Excerpt provided
Comment by Walter — 4/7/2006 @ 7:22 am
The suggestion that “when the President does it, it’s okay” is Nixonian at best. If the President declassified top secret information for the express purpose of having that information transmitted to a friendly media source, it represents profound politicization of intelligence gathering and analysis, as well as considerable hypocrisy– the President can arrange leaks to suit his own purposes, but Heaven forbid a conscientious federal employee pass along information about our country, our laws and our Constitution being subverted by illegal wiretaps, using media proxies to prop up unpopular domestic issues and misleading the country into a war overseas.
Comment by Drew — 4/7/2006 @ 7:34 am
Can Presidents Leak Classified Information? With yesterday’s revelations that President Bush and/or Vice President Cheney authorized Lewis “Scooter” Libby to release certain classified information to the New York Times to help buttress their case for the Iraq War, critics are c…
Trackback by Outside The Beltway | OTB — 4/7/2006 @ 7:50 am
Whether authorizing the leak was legal or illegal is not the point. When the Plame leak first became a big story Bush clearly stated he knew nothing about it and would vigourously pursue an investigation, vowing that any leaker in the White House would be immediately fired. I don’t understand how anyone, no matter what your politics, can call that anything other than a flat out lie. Isn’t this the president and the party that were going to bring back moral values to the Beltway? I think he should resign. He’s lost his credibility with the average Jake and can no longer effectively lead.

Challenge 1
Decide whether each statement agrees with the comment thread, answering yes or no and quoting the deciding words: (a) The thread reports that Libby was authorized to release classified information to the New York Times. (b) One comment holds that the legality of authorizing the leak is the main point. (c) One comment says the president should resign.
Challenge 2
Return the part of the comment thread from "Comment by Walter" up to and including "a war overseas.".
The records have no part in this.

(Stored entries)
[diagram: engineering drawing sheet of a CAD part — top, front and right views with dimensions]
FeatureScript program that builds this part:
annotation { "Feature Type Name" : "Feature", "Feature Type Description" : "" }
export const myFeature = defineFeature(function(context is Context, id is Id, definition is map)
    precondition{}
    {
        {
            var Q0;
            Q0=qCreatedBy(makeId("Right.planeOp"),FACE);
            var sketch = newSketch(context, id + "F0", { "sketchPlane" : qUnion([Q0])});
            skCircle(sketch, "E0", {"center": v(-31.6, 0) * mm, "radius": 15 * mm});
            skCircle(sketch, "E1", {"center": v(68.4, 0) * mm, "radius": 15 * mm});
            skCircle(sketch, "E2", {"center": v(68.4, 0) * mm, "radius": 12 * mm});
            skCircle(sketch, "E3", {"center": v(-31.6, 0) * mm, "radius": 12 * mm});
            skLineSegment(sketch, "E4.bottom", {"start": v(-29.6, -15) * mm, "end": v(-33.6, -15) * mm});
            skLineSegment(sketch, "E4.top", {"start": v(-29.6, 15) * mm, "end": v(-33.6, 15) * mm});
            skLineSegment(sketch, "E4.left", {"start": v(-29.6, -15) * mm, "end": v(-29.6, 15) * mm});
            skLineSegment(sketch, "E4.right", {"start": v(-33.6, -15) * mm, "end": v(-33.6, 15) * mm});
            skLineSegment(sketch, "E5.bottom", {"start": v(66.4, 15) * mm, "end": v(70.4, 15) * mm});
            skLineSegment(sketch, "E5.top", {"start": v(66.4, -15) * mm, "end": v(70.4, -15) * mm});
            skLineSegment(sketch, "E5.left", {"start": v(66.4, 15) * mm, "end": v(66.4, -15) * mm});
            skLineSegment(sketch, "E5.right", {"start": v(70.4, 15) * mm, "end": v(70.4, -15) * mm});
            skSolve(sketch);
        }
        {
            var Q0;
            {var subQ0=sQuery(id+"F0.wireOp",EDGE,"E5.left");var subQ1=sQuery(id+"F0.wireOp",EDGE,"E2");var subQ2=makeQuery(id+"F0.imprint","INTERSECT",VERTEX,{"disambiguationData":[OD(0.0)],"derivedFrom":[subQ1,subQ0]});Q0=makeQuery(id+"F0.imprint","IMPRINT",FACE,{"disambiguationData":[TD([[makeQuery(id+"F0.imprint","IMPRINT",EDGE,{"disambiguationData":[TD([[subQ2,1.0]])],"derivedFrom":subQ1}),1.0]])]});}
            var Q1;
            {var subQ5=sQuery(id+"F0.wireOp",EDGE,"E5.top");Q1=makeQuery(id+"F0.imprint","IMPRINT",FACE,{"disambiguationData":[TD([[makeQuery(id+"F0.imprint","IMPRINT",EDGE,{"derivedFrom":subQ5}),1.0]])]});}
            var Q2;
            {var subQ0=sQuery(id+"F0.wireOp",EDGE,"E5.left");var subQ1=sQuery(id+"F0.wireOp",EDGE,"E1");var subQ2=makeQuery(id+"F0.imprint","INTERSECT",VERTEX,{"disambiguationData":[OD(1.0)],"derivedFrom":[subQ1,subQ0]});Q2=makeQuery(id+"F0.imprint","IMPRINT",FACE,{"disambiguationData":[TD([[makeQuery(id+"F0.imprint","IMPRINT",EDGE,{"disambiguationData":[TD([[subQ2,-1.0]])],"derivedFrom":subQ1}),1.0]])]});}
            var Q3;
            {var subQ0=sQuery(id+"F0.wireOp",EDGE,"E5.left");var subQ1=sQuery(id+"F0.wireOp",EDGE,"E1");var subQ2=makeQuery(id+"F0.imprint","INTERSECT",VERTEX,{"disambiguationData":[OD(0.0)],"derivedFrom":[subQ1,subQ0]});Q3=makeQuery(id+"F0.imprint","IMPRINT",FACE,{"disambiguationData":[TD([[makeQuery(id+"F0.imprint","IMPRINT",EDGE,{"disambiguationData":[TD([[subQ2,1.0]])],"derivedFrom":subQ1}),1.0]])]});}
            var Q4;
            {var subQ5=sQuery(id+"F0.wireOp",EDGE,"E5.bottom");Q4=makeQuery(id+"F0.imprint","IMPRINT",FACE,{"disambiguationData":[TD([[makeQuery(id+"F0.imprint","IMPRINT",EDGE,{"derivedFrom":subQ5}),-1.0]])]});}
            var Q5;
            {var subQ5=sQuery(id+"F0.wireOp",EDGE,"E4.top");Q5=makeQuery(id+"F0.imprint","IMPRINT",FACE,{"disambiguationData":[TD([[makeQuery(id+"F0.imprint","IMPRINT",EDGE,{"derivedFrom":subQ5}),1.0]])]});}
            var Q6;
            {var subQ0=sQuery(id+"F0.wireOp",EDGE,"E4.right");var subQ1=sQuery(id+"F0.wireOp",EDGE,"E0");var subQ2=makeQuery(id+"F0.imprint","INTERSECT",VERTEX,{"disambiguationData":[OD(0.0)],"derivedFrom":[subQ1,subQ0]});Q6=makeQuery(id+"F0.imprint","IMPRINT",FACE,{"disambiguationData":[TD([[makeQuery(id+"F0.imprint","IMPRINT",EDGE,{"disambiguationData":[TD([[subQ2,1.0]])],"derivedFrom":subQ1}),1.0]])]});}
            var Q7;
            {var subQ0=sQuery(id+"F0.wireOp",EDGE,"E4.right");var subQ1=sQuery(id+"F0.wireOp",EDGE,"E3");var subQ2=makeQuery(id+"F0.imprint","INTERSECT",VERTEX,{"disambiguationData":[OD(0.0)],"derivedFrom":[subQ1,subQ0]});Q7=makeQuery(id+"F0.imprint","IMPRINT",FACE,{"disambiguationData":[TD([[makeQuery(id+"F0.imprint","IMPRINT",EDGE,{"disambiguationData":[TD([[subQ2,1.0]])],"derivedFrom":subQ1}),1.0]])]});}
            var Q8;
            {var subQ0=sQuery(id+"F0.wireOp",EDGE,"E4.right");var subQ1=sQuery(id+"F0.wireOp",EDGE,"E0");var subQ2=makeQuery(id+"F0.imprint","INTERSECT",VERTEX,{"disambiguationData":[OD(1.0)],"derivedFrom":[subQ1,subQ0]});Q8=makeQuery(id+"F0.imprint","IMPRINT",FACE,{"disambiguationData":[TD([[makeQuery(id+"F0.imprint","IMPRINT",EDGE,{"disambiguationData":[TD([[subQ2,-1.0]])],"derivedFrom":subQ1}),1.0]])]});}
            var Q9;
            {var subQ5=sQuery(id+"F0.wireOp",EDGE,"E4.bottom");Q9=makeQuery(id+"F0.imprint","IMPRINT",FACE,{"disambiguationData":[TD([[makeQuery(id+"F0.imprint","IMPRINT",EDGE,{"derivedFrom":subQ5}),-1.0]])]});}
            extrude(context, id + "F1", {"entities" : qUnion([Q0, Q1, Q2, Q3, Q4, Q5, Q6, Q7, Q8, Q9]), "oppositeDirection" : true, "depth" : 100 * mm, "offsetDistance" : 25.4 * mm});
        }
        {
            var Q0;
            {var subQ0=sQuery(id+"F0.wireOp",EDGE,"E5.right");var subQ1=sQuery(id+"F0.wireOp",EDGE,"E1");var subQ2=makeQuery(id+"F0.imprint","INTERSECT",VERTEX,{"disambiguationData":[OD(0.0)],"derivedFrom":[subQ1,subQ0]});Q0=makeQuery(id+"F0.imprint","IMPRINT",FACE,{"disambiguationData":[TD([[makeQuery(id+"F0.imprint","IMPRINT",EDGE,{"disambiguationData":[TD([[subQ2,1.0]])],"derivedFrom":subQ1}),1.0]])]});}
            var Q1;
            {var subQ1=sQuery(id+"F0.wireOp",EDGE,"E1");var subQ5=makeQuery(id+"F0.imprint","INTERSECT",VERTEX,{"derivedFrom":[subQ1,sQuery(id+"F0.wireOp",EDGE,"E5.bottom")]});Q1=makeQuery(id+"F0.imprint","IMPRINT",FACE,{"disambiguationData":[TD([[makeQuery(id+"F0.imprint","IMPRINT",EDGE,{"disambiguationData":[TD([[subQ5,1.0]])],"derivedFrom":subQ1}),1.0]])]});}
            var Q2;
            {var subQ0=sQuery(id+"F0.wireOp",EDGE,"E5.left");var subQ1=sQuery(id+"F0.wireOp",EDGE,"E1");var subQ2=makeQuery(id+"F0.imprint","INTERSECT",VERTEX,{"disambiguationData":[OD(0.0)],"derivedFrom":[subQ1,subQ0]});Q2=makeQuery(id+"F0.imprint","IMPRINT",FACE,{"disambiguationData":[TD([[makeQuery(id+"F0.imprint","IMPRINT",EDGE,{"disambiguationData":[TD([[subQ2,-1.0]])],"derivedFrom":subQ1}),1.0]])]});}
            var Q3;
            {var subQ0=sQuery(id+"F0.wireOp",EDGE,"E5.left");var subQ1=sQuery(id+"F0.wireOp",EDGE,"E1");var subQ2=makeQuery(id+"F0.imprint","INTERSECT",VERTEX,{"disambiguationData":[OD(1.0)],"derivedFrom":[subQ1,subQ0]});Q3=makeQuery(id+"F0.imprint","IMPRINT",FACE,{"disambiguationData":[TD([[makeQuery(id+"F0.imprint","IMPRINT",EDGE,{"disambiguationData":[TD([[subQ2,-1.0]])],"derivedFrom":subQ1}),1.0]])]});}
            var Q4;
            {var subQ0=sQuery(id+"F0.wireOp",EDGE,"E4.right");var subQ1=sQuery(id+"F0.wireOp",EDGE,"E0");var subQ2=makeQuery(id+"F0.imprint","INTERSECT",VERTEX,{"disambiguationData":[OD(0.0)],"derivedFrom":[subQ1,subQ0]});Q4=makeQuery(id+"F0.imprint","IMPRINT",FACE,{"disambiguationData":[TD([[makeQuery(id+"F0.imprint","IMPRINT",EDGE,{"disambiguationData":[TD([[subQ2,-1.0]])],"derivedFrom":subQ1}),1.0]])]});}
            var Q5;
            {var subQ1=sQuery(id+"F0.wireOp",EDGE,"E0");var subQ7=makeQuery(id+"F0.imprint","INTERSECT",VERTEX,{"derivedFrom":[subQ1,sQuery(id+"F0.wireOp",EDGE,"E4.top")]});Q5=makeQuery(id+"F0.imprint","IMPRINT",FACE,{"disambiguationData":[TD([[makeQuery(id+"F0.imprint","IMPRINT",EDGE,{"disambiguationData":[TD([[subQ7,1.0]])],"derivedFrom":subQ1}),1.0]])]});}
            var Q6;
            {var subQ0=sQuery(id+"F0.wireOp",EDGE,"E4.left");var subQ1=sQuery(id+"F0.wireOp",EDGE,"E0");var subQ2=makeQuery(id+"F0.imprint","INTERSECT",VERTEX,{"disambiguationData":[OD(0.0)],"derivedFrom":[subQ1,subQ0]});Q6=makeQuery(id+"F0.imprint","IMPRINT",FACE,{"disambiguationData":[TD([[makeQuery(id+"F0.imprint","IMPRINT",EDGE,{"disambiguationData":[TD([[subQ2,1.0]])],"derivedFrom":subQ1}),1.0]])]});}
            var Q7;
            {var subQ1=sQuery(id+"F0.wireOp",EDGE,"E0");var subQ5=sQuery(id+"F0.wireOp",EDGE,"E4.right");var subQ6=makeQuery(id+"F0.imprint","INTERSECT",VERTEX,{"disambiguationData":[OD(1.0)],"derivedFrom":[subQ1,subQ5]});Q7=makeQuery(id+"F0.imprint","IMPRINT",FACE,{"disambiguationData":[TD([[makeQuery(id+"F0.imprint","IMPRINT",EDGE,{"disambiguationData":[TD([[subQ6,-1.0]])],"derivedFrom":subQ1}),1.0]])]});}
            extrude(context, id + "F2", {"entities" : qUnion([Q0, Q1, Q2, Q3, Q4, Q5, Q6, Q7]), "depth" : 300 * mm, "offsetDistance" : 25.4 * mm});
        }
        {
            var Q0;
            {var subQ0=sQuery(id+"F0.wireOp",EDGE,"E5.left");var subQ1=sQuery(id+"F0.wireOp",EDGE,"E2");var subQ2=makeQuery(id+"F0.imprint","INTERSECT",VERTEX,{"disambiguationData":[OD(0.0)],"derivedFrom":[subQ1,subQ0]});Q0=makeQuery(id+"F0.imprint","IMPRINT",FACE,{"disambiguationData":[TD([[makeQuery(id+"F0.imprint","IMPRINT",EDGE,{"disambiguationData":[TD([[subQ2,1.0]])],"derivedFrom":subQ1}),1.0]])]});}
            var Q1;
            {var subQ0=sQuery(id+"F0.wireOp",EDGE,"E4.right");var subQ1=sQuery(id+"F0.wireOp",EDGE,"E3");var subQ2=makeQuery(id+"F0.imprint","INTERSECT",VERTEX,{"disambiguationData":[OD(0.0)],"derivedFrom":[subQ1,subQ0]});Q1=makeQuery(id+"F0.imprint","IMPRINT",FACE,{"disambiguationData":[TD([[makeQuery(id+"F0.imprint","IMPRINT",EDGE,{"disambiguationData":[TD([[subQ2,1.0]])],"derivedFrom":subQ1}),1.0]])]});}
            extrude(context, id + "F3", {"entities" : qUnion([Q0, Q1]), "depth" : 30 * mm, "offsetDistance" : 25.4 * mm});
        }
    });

Response 1
(a) Yes: "authorized Lewis “Scooter” Libby to release certain classified information to the New York Times"
(b) No: "Whether authorizing the leak was legal or illegal is not the point."
(c) Yes: "I think he should resign."

Response 2
Comment by Walter — 4/7/2006 @ 7:22 am
The suggestion that “when the President does it, it’s okay” is Nixonian at best. If the President declassified top secret information for the express purpose of having that information transmitted to a friendly media source, it represents profound politicization of intelligence gathering and analysis, as well as considerable hypocrisy– the President can arrange leaks to suit his own purposes, but Heaven forbid a conscientious federal employee pass along information about our country, our laws and our Constitution being subverted by illegal wiretaps, using media proxies to prop up unpopular domestic issues and misleading the country into a war overseas.